DATA PROVIDED ::
* * *
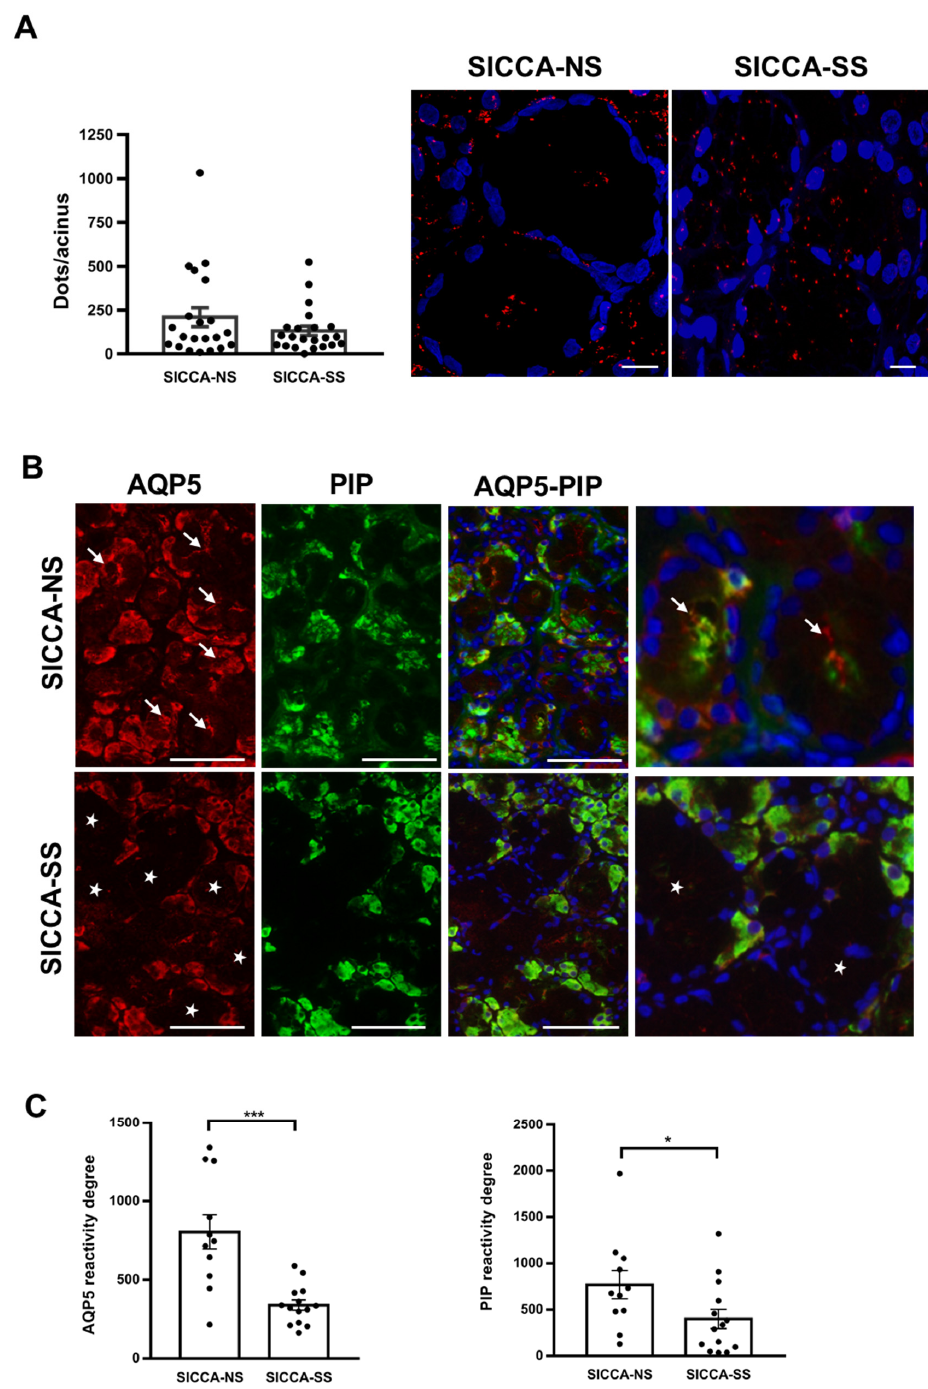
Figure 6. Sjögren’s syndrome alters the expression of AQP5-PIP complexes, and AQP5 and PIP in hMSG. (( A ) Left ), quantification of PLA red spots per acinus composed of 15 acinar cells. Results are expressed as the mean ± S.E.M cells (n = 21 SICCA-NS, 22 SICCA-SS). Statistical analysis was performed using Mann Whitney u test; p > 0.05. (( A ) Right ), PLA on hMSG biopsy from SICCA-NS and SICCA-SS. Nuclei were labeled with DAPI (blue) and interactions are represented by red spots. Scale bar, 10 µ m. ( B ) Immunofluorescence of AQP5 (red) and PIP (green) in SICCA-NS and SICCA-SS hMSG. Scale bar; 75 µ m. Negative controls are shown in Appendix A Figure A1, right. ( C ) Semi-quantitative evaluation of AQP5 and PIP expression. Results are expressed as the mean ± S.E.M. (n = 11 SICCA-NS, n = 14 SICCA-SS). Statistical analysis was performed using Mann Whitney u test, * p < 0.05; *** p <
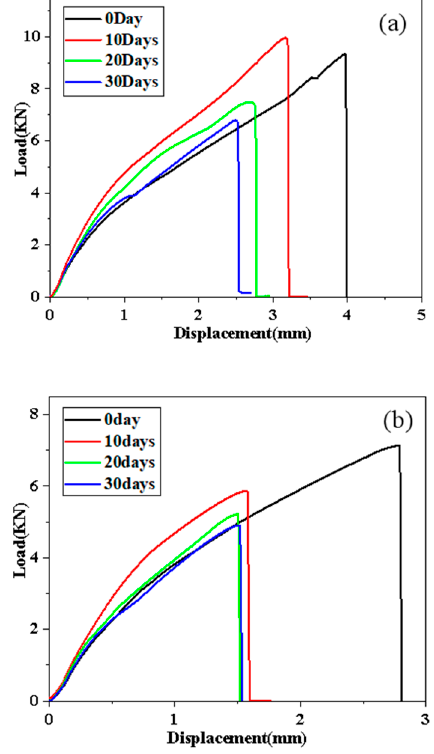
Figure 9. The most representative load displacement curves of different aging stages were obtained:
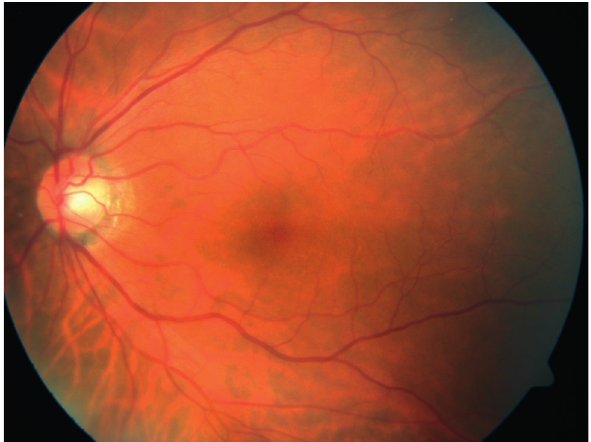
Fig. 3. Improvement of the state - resolution of epiretinal mem- brane.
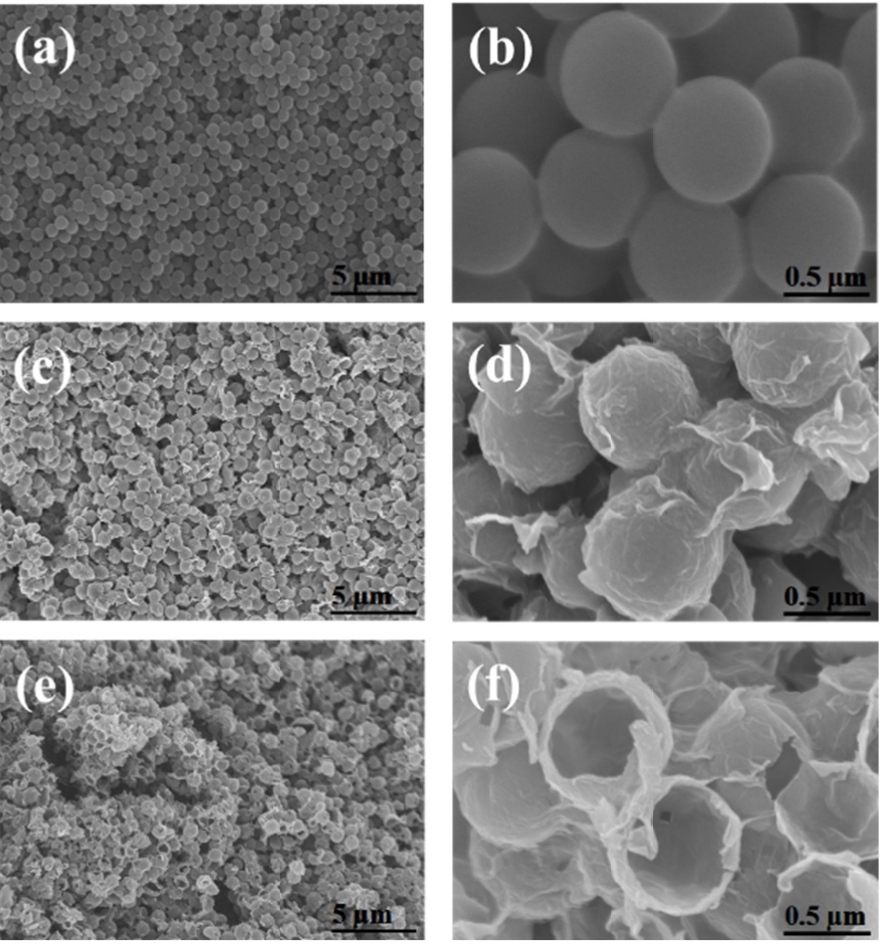
Figure 3. SEM images of the ( a , b ) PS beads, ( c , d ) PS/GO core–shell, and ( e , f ) MRGO-HS. The morphological features of MRGO-HS are also shown in the HRTEM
* * *
AIM OF THE TASK :: A faithful transcription of the material, with no pictures, is the expected result.

REPLY ::
Figure 6. Sjögren’s syndrome alters the expression of AQP5-PIP complexes, and AQP5 and PIP in hMSG. (( A ) Left ), quantification of PLA red spots per acinus composed of 15 acinar cells. Results are expressed as the mean ± S.E.M cells (n = 21 SICCA-NS, 22 SICCA-SS). Statistical analysis was performed using Mann Whitney u test; p > 0.05. (( A ) Right ), PLA on hMSG biopsy from SICCA-NS and SICCA-SS. Nuclei were labeled with DAPI (blue) and interactions are represented by red spots. Scale bar, 10 µ m. ( B ) Immunofluorescence of AQP5 (red) and PIP (green) in SICCA-NS and SICCA-SS hMSG. Scale bar; 75 µ m. Negative controls are shown in Appendix A Figure A1, right. ( C ) Semi-quantitative evaluation of AQP5 and PIP expression. Results are expressed as the mean ± S.E.M. (n = 11 SICCA-NS, n = 14 SICCA-SS). Statistical analysis was performed using Mann Whitney u test, * p < 0.05; *** p <
Figure 9. The most representative load displacement curves of different aging stages were obtained:
Fig. 3. Improvement of the state - resolution of epiretinal mem- brane.
Figure 3. SEM images of the ( a , b ) PS beads, ( c , d ) PS/GO core–shell, and ( e , f ) MRGO-HS. The morphological features of MRGO-HS are also shown in the HRTEM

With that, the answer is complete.